Things are more muted from the ECUSA establishment side, possibly because the likelihood of triumph in the courts is set against the relentless decline in numbers. And then there are these issues:
  • The obsession with homosexuality: In the Diocese of Delaware they started off the new year with a civil union in church, notwithstanding that I don't see where the canons or the prayer book actually authorize any such service. But hey, Delaware wasn't the first to jump the gun. Of course, it's a very safe bet that the next General Convention will push that authorization through, now that threefour dioceses have been chased off. Which takes us to:

  • Inclusion and the march of heresy: A big topic in the past year has been the push for Communion WithOut Baptism, or more accurately described, the offering of communion to non-Christians. Now, the restriction of communion to those within the church can be traced straight back to St. Paul, and really the arguments seem to boil down to the rather thin belief that we might offend someone if we say that communion is reserved for members of the church. So as usual, inclusion means not standing for anything besides, well, inclusion, which really means only including other people who don't have standards either. This is ultimately the route to driving off anyone who has an any connection to the tradition of the church, so I don't see this reversing the decline. And it puts even more people in the position of struggling with the hierarchy. And looking further afield:

  • The covenant and the communion: In spite of its rejection by most liberal churches and dioceses in the communion, the liberal organs continue to obsess about the Anglican Covenant. They hammer away at the autonomy of the national church while at the same time it is quite clear that the national polity will be used to direct the church away from traditional, orthodox positions. The response from abroad is becoming increasingly negative, as witness the recent disinvitation of our presiding bishop by the Episcopal Church of Sudan. It's hard to see how the communion can hold together. But that's OK for an ECUSA loyalist, because:

  • It's General Convention time again, and that means that no Episcopalian's liturgy is safe. Or for that matter, pretty much any church teaching. It's been long acknowledged that GC is highly dysfunctional, and in spite of the many complaints about, for example, Holy Women, Holy Men, it's hard to see how the many questionable commemorations it proposes will fail ratification. The principle proposals for reforming it seem to me designed to make this sort of process failure even more the norm, by expediting the innovations coming out of the bishops and removing the brakes that the deputies had hitherto applied to them. And beyond that, the materials I've seen towards prayer book revision have been wretched: vapid and polemic at the same time. The best thing that GC could do about most issues this year would be nothing at all, except to repudiate 815's policy of refusing to deal with departing congregations. But that's unlikely to happen, because of:

  • The contempt: the continuing rock-headed hatred of both extremes for each other has meant entrenchment in their respective sins. It doesn't help at all how they are in thrall to their politics.
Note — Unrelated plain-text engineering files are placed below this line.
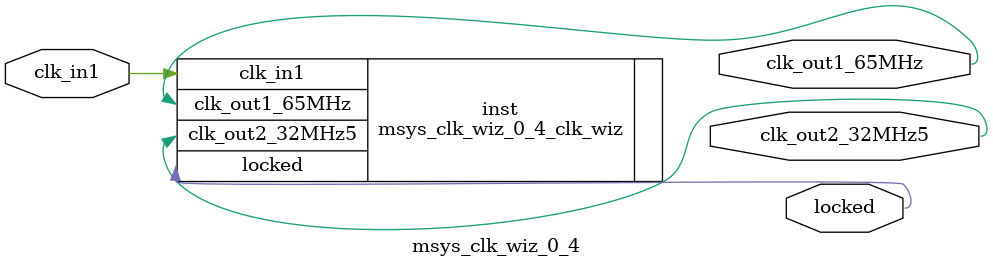
<source format=v>


`timescale 1ps/1ps

(* CORE_GENERATION_INFO = "msys_clk_wiz_0_4,clk_wiz_v6_0_5_0_0,{component_name=msys_clk_wiz_0_4,use_phase_alignment=true,use_min_o_jitter=false,use_max_i_jitter=false,use_dyn_phase_shift=false,use_inclk_switchover=false,use_dyn_reconfig=false,enable_axi=0,feedback_source=FDBK_AUTO,PRIMITIVE=PLL,num_out_clk=2,clkin1_period=15.385,clkin2_period=10.000,use_power_down=false,use_reset=false,use_locked=true,use_inclk_stopped=false,feedback_type=SINGLE,CLOCK_MGR_TYPE=NA,manual_override=false}" *)

module msys_clk_wiz_0_4 
 (
  // Clock out ports
  output        clk_out1_65MHz,
  output        clk_out2_32MHz5,
  // Status and control signals
  output        locked,
 // Clock in ports
  input         clk_in1
 );

  msys_clk_wiz_0_4_clk_wiz inst
  (
  // Clock out ports  
  .clk_out1_65MHz(clk_out1_65MHz),
  .clk_out2_32MHz5(clk_out2_32MHz5),
  // Status and control signals               
  .locked(locked),
 // Clock in ports
  .clk_in1(clk_in1)
  );

endmodule

</source>
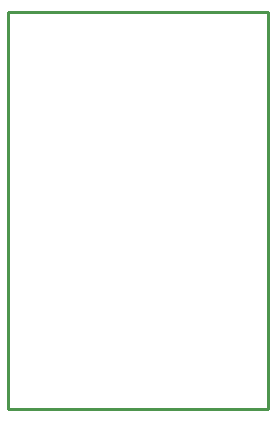
<source format=gko>
G04*
G04 #@! TF.GenerationSoftware,Altium Limited,Altium Designer,21.2.1 (34)*
G04*
G04 Layer_Color=16711935*
%FSLAX25Y25*%
%MOIN*%
G70*
G04*
G04 #@! TF.SameCoordinates,309C0993-0839-4B3B-9E80-2D82E5661E4B*
G04*
G04*
G04 #@! TF.FilePolarity,Positive*
G04*
G01*
G75*
%ADD15C,0.01000*%
D15*
X143746Y75815D02*
Y168500D01*
X135446D02*
X143746D01*
X57054D02*
X135446D01*
X57054Y75815D02*
Y168500D01*
X57029Y35900D02*
Y69411D01*
Y35900D02*
X85056D01*
X143800Y35902D01*
X57029Y69411D02*
X57054Y75815D01*
X143800Y35902D02*
Y75815D01*
M02*

</source>
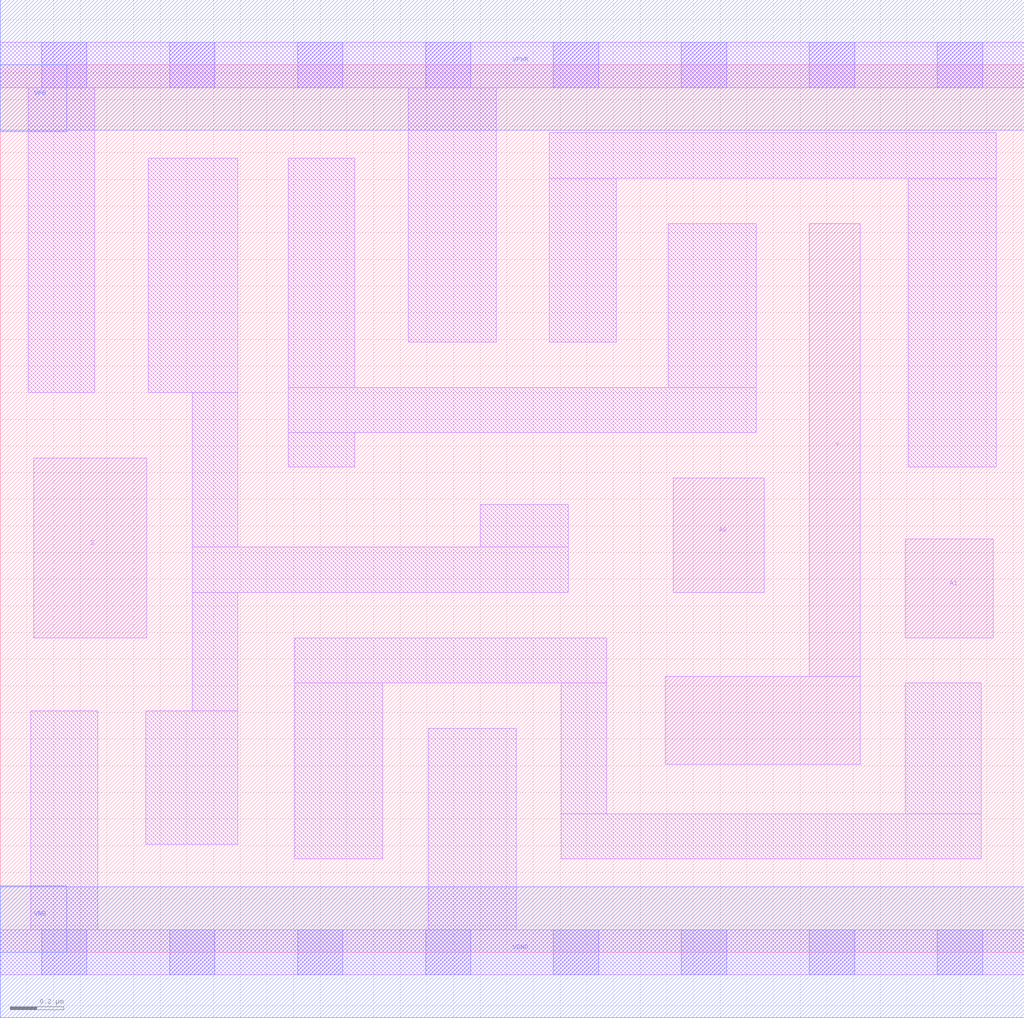
<source format=lef>
# Copyright 2020 The SkyWater PDK Authors
#
# Licensed under the Apache License, Version 2.0 (the "License");
# you may not use this file except in compliance with the License.
# You may obtain a copy of the License at
#
#     https://www.apache.org/licenses/LICENSE-2.0
#
# Unless required by applicable law or agreed to in writing, software
# distributed under the License is distributed on an "AS IS" BASIS,
# WITHOUT WARRANTIES OR CONDITIONS OF ANY KIND, either express or implied.
# See the License for the specific language governing permissions and
# limitations under the License.
#
# SPDX-License-Identifier: Apache-2.0

VERSION 5.5 ;
NAMESCASESENSITIVE ON ;
BUSBITCHARS "[]" ;
DIVIDERCHAR "/" ;
MACRO sky130_fd_sc_ms__mux2i_1
  CLASS CORE ;
  SOURCE USER ;
  ORIGIN  0.000000  0.000000 ;
  SIZE  3.840000 BY  3.330000 ;
  SYMMETRY X Y ;
  SITE unit ;
  PIN A0
    ANTENNAGATEAREA  0.279000 ;
    DIRECTION INPUT ;
    USE SIGNAL ;
    PORT
      LAYER li1 ;
        RECT 2.525000 1.350000 2.865000 1.780000 ;
    END
  END A0
  PIN A1
    ANTENNAGATEAREA  0.279000 ;
    DIRECTION INPUT ;
    USE SIGNAL ;
    PORT
      LAYER li1 ;
        RECT 3.395000 1.180000 3.725000 1.550000 ;
    END
  END A1
  PIN S
    ANTENNAGATEAREA  0.488000 ;
    DIRECTION INPUT ;
    USE SIGNAL ;
    PORT
      LAYER li1 ;
        RECT 0.125000 1.180000 0.550000 1.855000 ;
    END
  END S
  PIN Y
    ANTENNADIFFAREA  0.857700 ;
    DIRECTION OUTPUT ;
    USE SIGNAL ;
    PORT
      LAYER li1 ;
        RECT 2.495000 0.705000 3.225000 1.035000 ;
        RECT 3.035000 1.035000 3.225000 2.735000 ;
    END
  END Y
  PIN VGND
    DIRECTION INOUT ;
    USE GROUND ;
    PORT
      LAYER met1 ;
        RECT 0.000000 -0.245000 3.840000 0.245000 ;
    END
  END VGND
  PIN VNB
    DIRECTION INOUT ;
    USE GROUND ;
    PORT
      LAYER met1 ;
        RECT 0.000000 0.000000 0.250000 0.250000 ;
    END
  END VNB
  PIN VPB
    DIRECTION INOUT ;
    USE POWER ;
    PORT
      LAYER met1 ;
        RECT 0.000000 3.080000 0.250000 3.330000 ;
    END
  END VPB
  PIN VPWR
    DIRECTION INOUT ;
    USE POWER ;
    PORT
      LAYER met1 ;
        RECT 0.000000 3.085000 3.840000 3.575000 ;
    END
  END VPWR
  OBS
    LAYER li1 ;
      RECT 0.000000 -0.085000 3.840000 0.085000 ;
      RECT 0.000000  3.245000 3.840000 3.415000 ;
      RECT 0.105000  2.100000 0.355000 3.245000 ;
      RECT 0.115000  0.085000 0.365000 0.905000 ;
      RECT 0.545000  0.405000 0.890000 0.905000 ;
      RECT 0.555000  2.100000 0.890000 2.980000 ;
      RECT 0.720000  0.905000 0.890000 1.350000 ;
      RECT 0.720000  1.350000 2.130000 1.520000 ;
      RECT 0.720000  1.520000 0.890000 2.100000 ;
      RECT 1.080000  1.820000 1.330000 1.950000 ;
      RECT 1.080000  1.950000 2.835000 2.120000 ;
      RECT 1.080000  2.120000 1.330000 2.980000 ;
      RECT 1.105000  0.350000 1.435000 1.010000 ;
      RECT 1.105000  1.010000 2.275000 1.180000 ;
      RECT 1.530000  2.290000 1.860000 3.245000 ;
      RECT 1.605000  0.085000 1.935000 0.840000 ;
      RECT 1.800000  1.520000 2.130000 1.680000 ;
      RECT 2.060000  2.290000 2.310000 2.905000 ;
      RECT 2.060000  2.905000 3.735000 3.075000 ;
      RECT 2.105000  0.350000 3.680000 0.520000 ;
      RECT 2.105000  0.520000 2.275000 1.010000 ;
      RECT 2.505000  2.120000 2.835000 2.735000 ;
      RECT 3.395000  0.520000 3.680000 1.010000 ;
      RECT 3.405000  1.820000 3.735000 2.905000 ;
    LAYER mcon ;
      RECT 0.155000 -0.085000 0.325000 0.085000 ;
      RECT 0.155000  3.245000 0.325000 3.415000 ;
      RECT 0.635000 -0.085000 0.805000 0.085000 ;
      RECT 0.635000  3.245000 0.805000 3.415000 ;
      RECT 1.115000 -0.085000 1.285000 0.085000 ;
      RECT 1.115000  3.245000 1.285000 3.415000 ;
      RECT 1.595000 -0.085000 1.765000 0.085000 ;
      RECT 1.595000  3.245000 1.765000 3.415000 ;
      RECT 2.075000 -0.085000 2.245000 0.085000 ;
      RECT 2.075000  3.245000 2.245000 3.415000 ;
      RECT 2.555000 -0.085000 2.725000 0.085000 ;
      RECT 2.555000  3.245000 2.725000 3.415000 ;
      RECT 3.035000 -0.085000 3.205000 0.085000 ;
      RECT 3.035000  3.245000 3.205000 3.415000 ;
      RECT 3.515000 -0.085000 3.685000 0.085000 ;
      RECT 3.515000  3.245000 3.685000 3.415000 ;
  END
END sky130_fd_sc_ms__mux2i_1

</source>
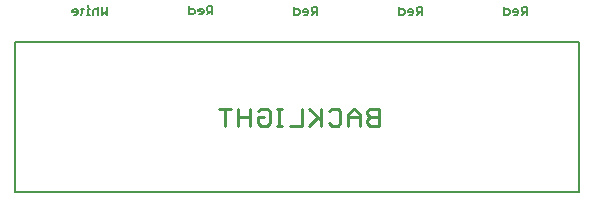
<source format=gbo>
G75*
%MOIN*%
%OFA0B0*%
%FSLAX25Y25*%
%IPPOS*%
%LPD*%
%AMOC8*
5,1,8,0,0,1.08239X$1,22.5*
%
%ADD10C,0.00600*%
%ADD11C,0.01100*%
%ADD12C,0.00500*%
D10*
X0067000Y0051000D02*
X0067000Y0101000D01*
X0255000Y0101000D01*
X0255000Y0051000D01*
X0067000Y0051000D01*
D11*
X0135009Y0078955D02*
X0138946Y0078955D01*
X0136977Y0078955D02*
X0136977Y0073050D01*
X0141454Y0073050D02*
X0141454Y0078955D01*
X0141454Y0076003D02*
X0145391Y0076003D01*
X0147900Y0076003D02*
X0149868Y0076003D01*
X0147900Y0076003D02*
X0147900Y0074034D01*
X0148884Y0073050D01*
X0150852Y0073050D01*
X0151837Y0074034D01*
X0151837Y0077971D01*
X0150852Y0078955D01*
X0148884Y0078955D01*
X0147900Y0077971D01*
X0145391Y0078955D02*
X0145391Y0073050D01*
X0154165Y0073050D02*
X0156134Y0073050D01*
X0155149Y0073050D02*
X0155149Y0078955D01*
X0154165Y0078955D02*
X0156134Y0078955D01*
X0162579Y0078955D02*
X0162579Y0073050D01*
X0158642Y0073050D01*
X0165088Y0073050D02*
X0168040Y0076003D01*
X0169025Y0075018D02*
X0165088Y0078955D01*
X0169025Y0078955D02*
X0169025Y0073050D01*
X0171533Y0074034D02*
X0172518Y0073050D01*
X0174486Y0073050D01*
X0175470Y0074034D01*
X0175470Y0077971D01*
X0174486Y0078955D01*
X0172518Y0078955D01*
X0171533Y0077971D01*
X0177979Y0076987D02*
X0177979Y0073050D01*
X0181916Y0073050D02*
X0181916Y0076987D01*
X0179947Y0078955D01*
X0177979Y0076987D01*
X0177979Y0076003D02*
X0181916Y0076003D01*
X0184424Y0076987D02*
X0185409Y0076003D01*
X0188361Y0076003D01*
X0185409Y0076003D02*
X0184424Y0075018D01*
X0184424Y0074034D01*
X0185409Y0073050D01*
X0188361Y0073050D01*
X0188361Y0078955D01*
X0185409Y0078955D01*
X0184424Y0077971D01*
X0184424Y0076987D01*
D12*
X0195055Y0110250D02*
X0196407Y0110250D01*
X0196857Y0110700D01*
X0196857Y0111601D01*
X0196407Y0112052D01*
X0195055Y0112052D01*
X0195055Y0112952D02*
X0195055Y0110250D01*
X0198002Y0111151D02*
X0199803Y0111151D01*
X0199803Y0111601D02*
X0199353Y0112052D01*
X0198452Y0112052D01*
X0198002Y0111601D01*
X0198002Y0111151D01*
X0198452Y0110250D02*
X0199353Y0110250D01*
X0199803Y0110700D01*
X0199803Y0111601D01*
X0200948Y0111601D02*
X0200948Y0112502D01*
X0201399Y0112952D01*
X0202750Y0112952D01*
X0202750Y0110250D01*
X0202750Y0111151D02*
X0201399Y0111151D01*
X0200948Y0111601D01*
X0201849Y0111151D02*
X0200948Y0110250D01*
X0230055Y0110250D02*
X0231407Y0110250D01*
X0231857Y0110700D01*
X0231857Y0111601D01*
X0231407Y0112052D01*
X0230055Y0112052D01*
X0230055Y0112952D02*
X0230055Y0110250D01*
X0233002Y0111151D02*
X0234803Y0111151D01*
X0234803Y0111601D02*
X0234353Y0112052D01*
X0233452Y0112052D01*
X0233002Y0111601D01*
X0233002Y0111151D01*
X0233452Y0110250D02*
X0234353Y0110250D01*
X0234803Y0110700D01*
X0234803Y0111601D01*
X0235948Y0111601D02*
X0235948Y0112502D01*
X0236399Y0112952D01*
X0237750Y0112952D01*
X0237750Y0110250D01*
X0237750Y0111151D02*
X0236399Y0111151D01*
X0235948Y0111601D01*
X0236849Y0111151D02*
X0235948Y0110250D01*
X0167750Y0110250D02*
X0167750Y0112952D01*
X0166399Y0112952D01*
X0165948Y0112502D01*
X0165948Y0111601D01*
X0166399Y0111151D01*
X0167750Y0111151D01*
X0166849Y0111151D02*
X0165948Y0110250D01*
X0164803Y0110700D02*
X0164803Y0111601D01*
X0164353Y0112052D01*
X0163452Y0112052D01*
X0163002Y0111601D01*
X0163002Y0111151D01*
X0164803Y0111151D01*
X0164803Y0110700D02*
X0164353Y0110250D01*
X0163452Y0110250D01*
X0161857Y0110700D02*
X0161857Y0111601D01*
X0161407Y0112052D01*
X0160055Y0112052D01*
X0160055Y0112952D02*
X0160055Y0110250D01*
X0161407Y0110250D01*
X0161857Y0110700D01*
X0132764Y0111246D02*
X0131413Y0111262D01*
X0130968Y0111718D01*
X0130979Y0112619D01*
X0131435Y0113064D01*
X0132786Y0113047D01*
X0132753Y0110345D01*
X0131863Y0111257D02*
X0130952Y0110367D01*
X0129812Y0110831D02*
X0129823Y0111732D01*
X0129378Y0112188D01*
X0128478Y0112199D01*
X0128022Y0111754D01*
X0128016Y0111304D01*
X0129818Y0111282D01*
X0129812Y0110831D02*
X0129356Y0110387D01*
X0128456Y0110398D01*
X0126866Y0110867D02*
X0126877Y0111768D01*
X0126432Y0112224D01*
X0125081Y0112241D01*
X0125092Y0113141D02*
X0125059Y0110439D01*
X0126410Y0110423D01*
X0126866Y0110867D01*
X0097750Y0110250D02*
X0096849Y0111151D01*
X0095948Y0110250D01*
X0095948Y0112952D01*
X0094803Y0112952D02*
X0094803Y0110250D01*
X0094803Y0111601D02*
X0094353Y0112052D01*
X0093452Y0112052D01*
X0093002Y0111601D01*
X0093002Y0110250D01*
X0091857Y0110250D02*
X0090956Y0110250D01*
X0091407Y0110250D02*
X0091407Y0112052D01*
X0091857Y0112052D01*
X0091407Y0112952D02*
X0091407Y0113403D01*
X0089893Y0112052D02*
X0088992Y0112052D01*
X0089442Y0112502D02*
X0089442Y0110700D01*
X0088992Y0110250D01*
X0087928Y0110700D02*
X0087928Y0111601D01*
X0087478Y0112052D01*
X0086577Y0112052D01*
X0086127Y0111601D01*
X0086127Y0111151D01*
X0087928Y0111151D01*
X0087928Y0110700D02*
X0087478Y0110250D01*
X0086577Y0110250D01*
X0097750Y0110250D02*
X0097750Y0112952D01*
M02*

</source>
The notion that we could act like Anglicans and try to live together is out the window, at least in the places of power. And power seems very much at the core of the matter. And never mind:

  • The declining numbers. Even after losing the threefour dioceses, we are seeing a decline of some 3% a year in membership and attendance.

There is an obvious message here: what we are doing now is not working. And fixing that is not a priority of our leadership. The temptation to do something alienating at GC is strong, to the end of making at least some people in the church feel good about how right-thinking they are. Actually making the church a place of worship according to the principles our own documents set forth is not only not on the agenda; the current rule seems to that principles themselves are a bad thing, because they are not inclusive. Instead there is a sort of suppressed institutional panic. The one thing that cannot happen is that the church establishment admit that they must make some concessions to the rest of the church, lest they keep driving their existing membership away as they did the three dissenting dioceses; but they realize they must do something to arrest the fall. Thus any kind of alienating change is acceptable, but conceding that they need to respect the orthodoxy said every Sunday: that is not acceptable.

2 comments:

Dick Mitchell said...

Actually I believe 4 dioceses left -- Ft. Worth, Pittsburgh, San Joaquin and Quincy.
And South Carolina (and perhaps Central Florida) are building protective walls.

C. Wingate said...

Ah, you are correct; I was probably forgetting P'burgh.